--- START ---
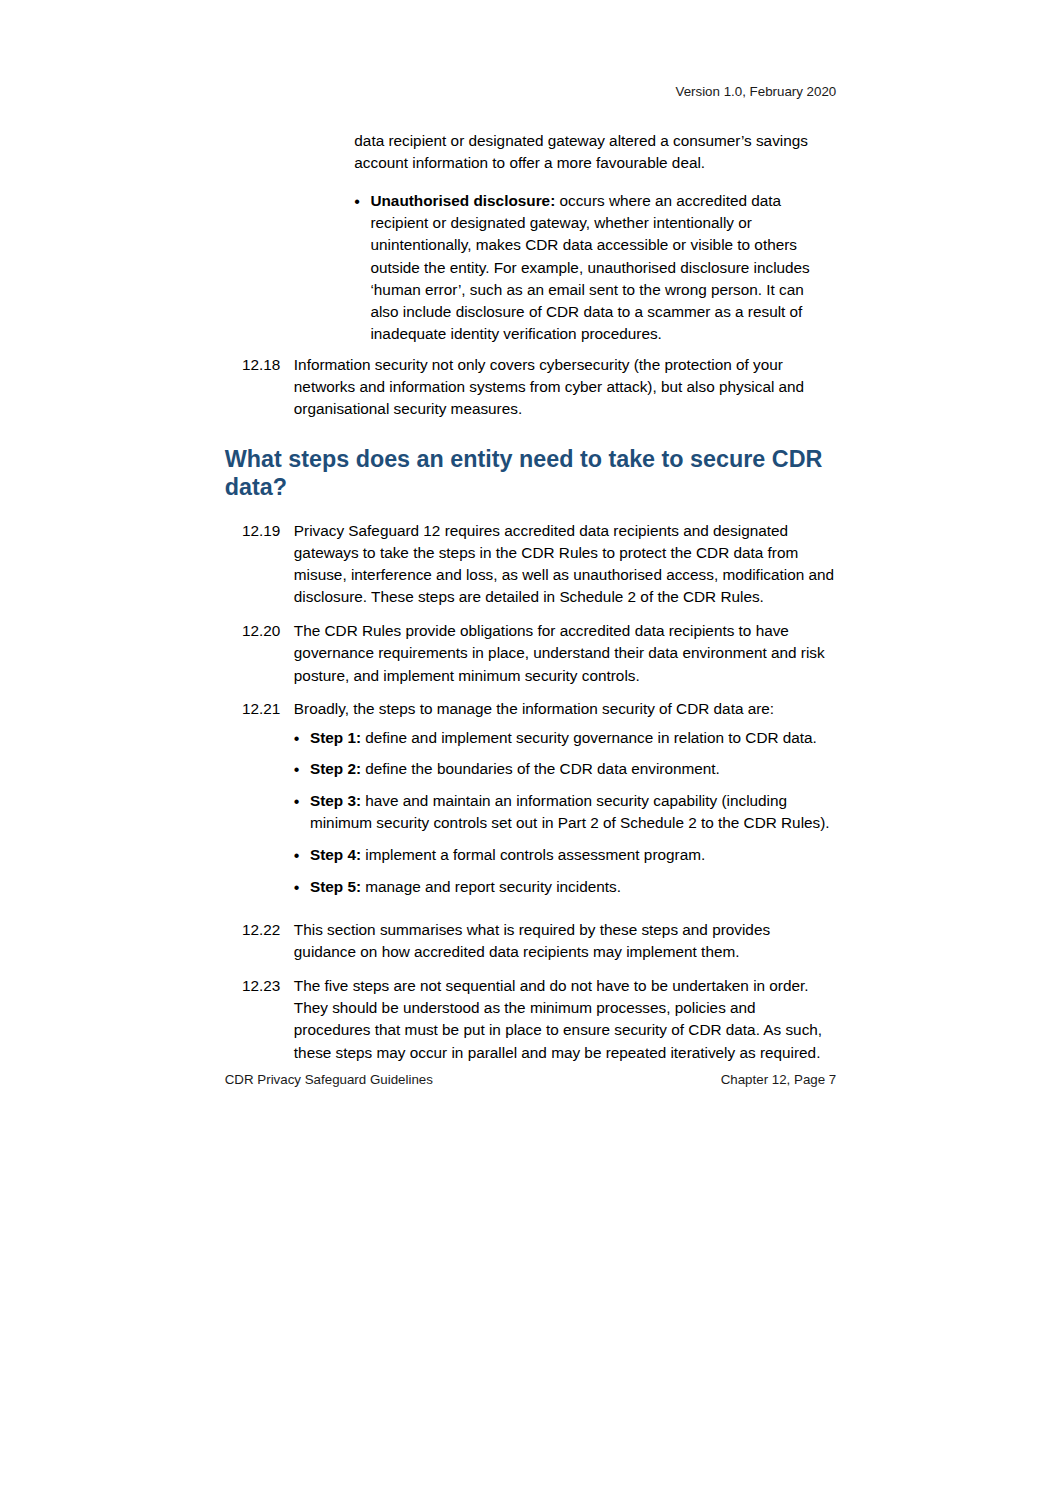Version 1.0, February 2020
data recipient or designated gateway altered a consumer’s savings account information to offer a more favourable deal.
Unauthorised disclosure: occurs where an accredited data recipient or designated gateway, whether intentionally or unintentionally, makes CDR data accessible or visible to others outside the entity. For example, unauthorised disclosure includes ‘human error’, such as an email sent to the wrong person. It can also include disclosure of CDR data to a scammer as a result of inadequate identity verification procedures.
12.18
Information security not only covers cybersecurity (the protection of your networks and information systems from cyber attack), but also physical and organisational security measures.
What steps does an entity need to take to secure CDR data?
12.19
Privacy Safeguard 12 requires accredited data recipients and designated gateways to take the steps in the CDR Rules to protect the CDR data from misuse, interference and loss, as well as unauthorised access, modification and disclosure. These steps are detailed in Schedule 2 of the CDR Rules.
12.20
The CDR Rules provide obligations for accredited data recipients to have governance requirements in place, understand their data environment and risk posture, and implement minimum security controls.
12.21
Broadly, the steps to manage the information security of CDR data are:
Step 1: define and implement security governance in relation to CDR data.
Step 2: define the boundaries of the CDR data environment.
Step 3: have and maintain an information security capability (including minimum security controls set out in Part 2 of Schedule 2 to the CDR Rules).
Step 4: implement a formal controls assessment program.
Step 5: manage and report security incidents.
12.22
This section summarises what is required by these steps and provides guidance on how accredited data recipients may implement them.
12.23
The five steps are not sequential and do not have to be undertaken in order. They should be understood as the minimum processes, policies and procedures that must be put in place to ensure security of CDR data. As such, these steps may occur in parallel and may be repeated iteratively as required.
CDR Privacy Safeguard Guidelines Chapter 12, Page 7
--- END ---
--- START ---
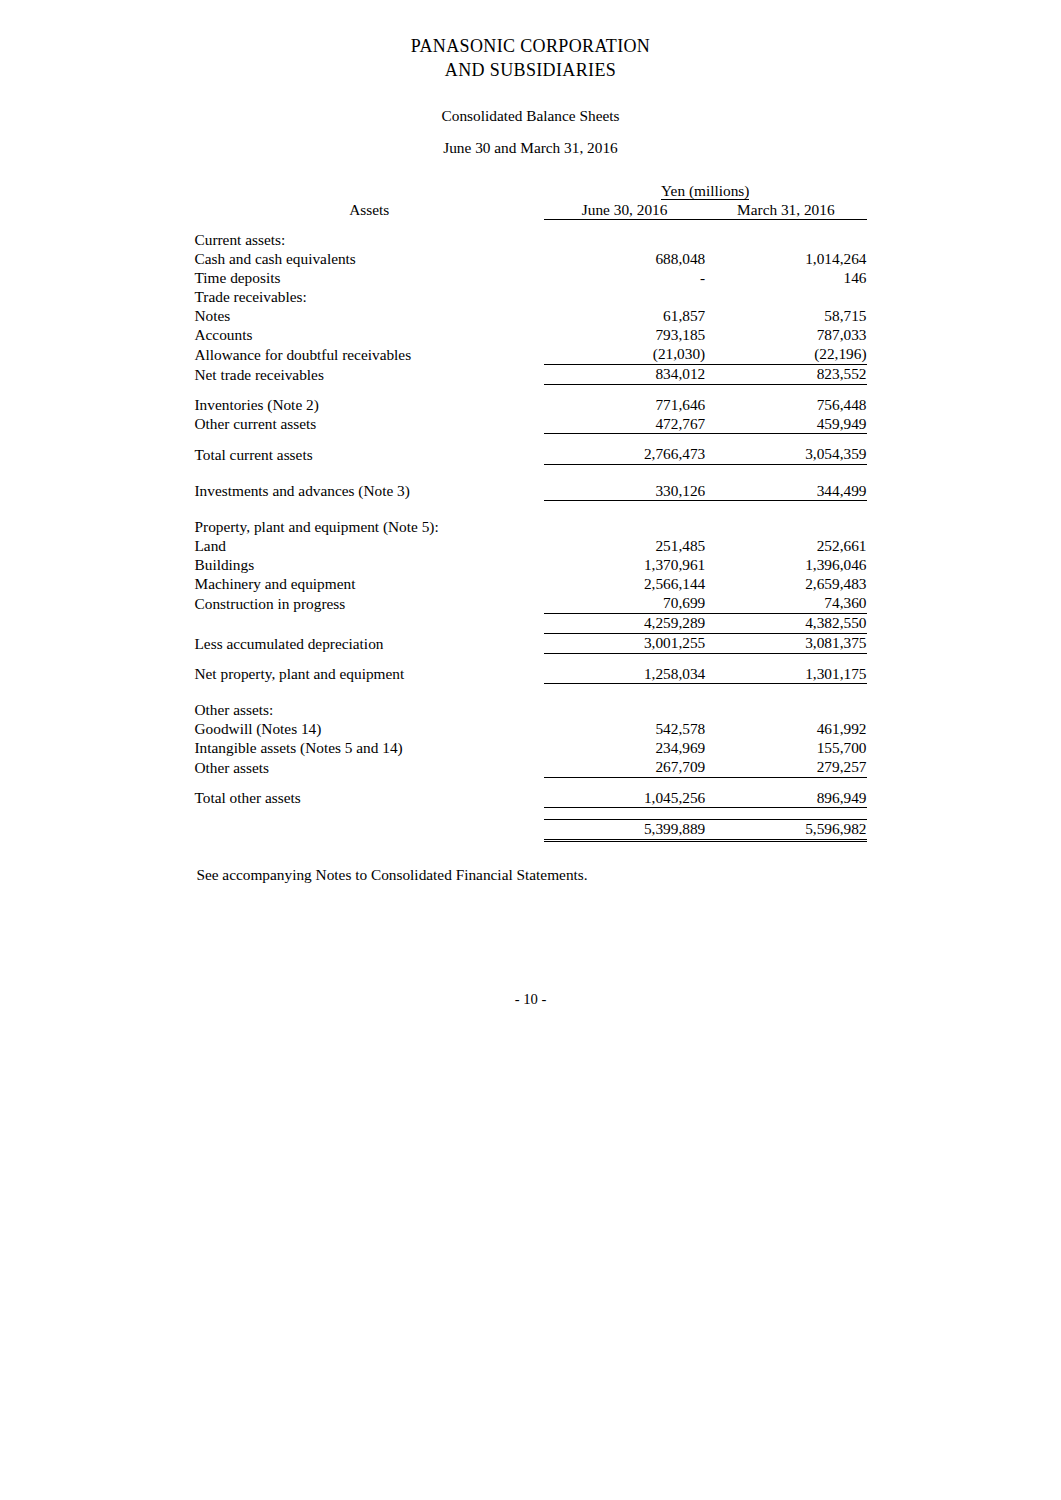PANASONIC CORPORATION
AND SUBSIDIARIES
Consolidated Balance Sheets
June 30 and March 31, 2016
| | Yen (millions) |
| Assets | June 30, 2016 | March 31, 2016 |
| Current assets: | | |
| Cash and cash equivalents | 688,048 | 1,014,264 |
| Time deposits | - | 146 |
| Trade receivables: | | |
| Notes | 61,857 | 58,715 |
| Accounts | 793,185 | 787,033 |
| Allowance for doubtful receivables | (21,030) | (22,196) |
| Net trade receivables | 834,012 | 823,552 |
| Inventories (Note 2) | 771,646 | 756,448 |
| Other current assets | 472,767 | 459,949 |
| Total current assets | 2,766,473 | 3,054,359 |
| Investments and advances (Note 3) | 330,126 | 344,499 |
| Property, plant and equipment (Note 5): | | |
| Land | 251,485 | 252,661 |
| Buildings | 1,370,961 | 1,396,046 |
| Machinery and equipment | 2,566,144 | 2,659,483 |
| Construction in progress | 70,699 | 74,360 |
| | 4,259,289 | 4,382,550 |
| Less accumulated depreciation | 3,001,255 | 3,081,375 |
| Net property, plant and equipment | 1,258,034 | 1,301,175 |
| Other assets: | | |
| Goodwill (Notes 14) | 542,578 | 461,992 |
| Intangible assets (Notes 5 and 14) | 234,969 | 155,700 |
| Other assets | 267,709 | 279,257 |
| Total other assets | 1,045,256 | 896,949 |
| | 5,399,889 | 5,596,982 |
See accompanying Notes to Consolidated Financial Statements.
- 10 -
--- END ---
◆ **TASK DETAILS**: Find the lines that mention "Schedule" in the entries and show them.

◆ **PROBLEM SOLUTION**:
Privacy Safeguard 12 requires accredited data recipients and designated gateways to take the steps in the CDR Rules to protect the CDR data from misuse, interference and loss, as well as unauthorised access, modification and disclosure. These steps are detailed in Schedule 2 of the CDR Rules.
Step 3: have and maintain an information security capability (including minimum security controls set out in Part 2 of Schedule 2 to the CDR Rules).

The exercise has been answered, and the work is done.